:: OBJETIVO DEL EJERCICIO ::
Busca en los registros cada línea que contenga la palabra "Numéricas" y cópiala completa, teniendo en cuenta las mayúsculas y minúsculas.

:: REGISTROS ::
-=-=-=-=-
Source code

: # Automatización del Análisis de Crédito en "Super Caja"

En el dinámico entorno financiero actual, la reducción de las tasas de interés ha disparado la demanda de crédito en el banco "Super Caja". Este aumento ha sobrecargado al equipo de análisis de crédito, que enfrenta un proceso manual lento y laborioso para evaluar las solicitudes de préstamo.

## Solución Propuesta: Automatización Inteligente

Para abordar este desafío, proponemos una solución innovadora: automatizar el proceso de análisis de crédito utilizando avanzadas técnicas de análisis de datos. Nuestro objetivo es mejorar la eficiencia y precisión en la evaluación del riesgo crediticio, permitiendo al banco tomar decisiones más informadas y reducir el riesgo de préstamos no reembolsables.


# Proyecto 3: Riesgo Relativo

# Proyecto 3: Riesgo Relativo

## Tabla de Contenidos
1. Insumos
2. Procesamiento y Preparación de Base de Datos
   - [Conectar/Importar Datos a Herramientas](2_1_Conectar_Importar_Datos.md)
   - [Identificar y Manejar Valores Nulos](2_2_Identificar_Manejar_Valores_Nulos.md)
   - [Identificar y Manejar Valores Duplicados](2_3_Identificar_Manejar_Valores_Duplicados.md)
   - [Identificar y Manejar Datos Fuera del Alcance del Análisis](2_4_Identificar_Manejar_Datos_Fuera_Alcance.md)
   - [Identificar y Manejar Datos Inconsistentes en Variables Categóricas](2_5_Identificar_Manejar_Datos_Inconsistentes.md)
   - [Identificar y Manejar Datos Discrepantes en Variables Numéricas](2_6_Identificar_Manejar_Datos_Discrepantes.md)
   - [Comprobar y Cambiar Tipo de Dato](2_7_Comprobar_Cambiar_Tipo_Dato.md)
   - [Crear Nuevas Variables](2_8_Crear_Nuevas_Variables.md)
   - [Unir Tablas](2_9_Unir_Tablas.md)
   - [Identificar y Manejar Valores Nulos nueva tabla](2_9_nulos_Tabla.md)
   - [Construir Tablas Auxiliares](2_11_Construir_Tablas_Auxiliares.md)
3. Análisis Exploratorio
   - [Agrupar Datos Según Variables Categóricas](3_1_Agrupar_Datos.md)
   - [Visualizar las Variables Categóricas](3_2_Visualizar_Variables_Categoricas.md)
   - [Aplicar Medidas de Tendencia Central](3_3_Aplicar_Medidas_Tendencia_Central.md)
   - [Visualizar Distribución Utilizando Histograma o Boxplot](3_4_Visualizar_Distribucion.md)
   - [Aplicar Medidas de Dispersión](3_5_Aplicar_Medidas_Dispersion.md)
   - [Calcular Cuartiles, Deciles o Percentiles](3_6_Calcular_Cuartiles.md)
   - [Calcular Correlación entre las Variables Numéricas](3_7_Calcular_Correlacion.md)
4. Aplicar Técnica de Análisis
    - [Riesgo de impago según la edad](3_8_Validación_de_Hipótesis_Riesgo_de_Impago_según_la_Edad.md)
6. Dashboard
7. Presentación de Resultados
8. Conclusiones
-=-=-=-=-
:: RESULTADO DEL EJERCICIO ::
   - [Identificar y Manejar Datos Discrepantes en Variables Numéricas](2_6_Identificar_Manejar_Datos_Discrepantes.md)
   - [Calcular Correlación entre las Variables Numéricas](3_7_Calcular_Correlacion.md)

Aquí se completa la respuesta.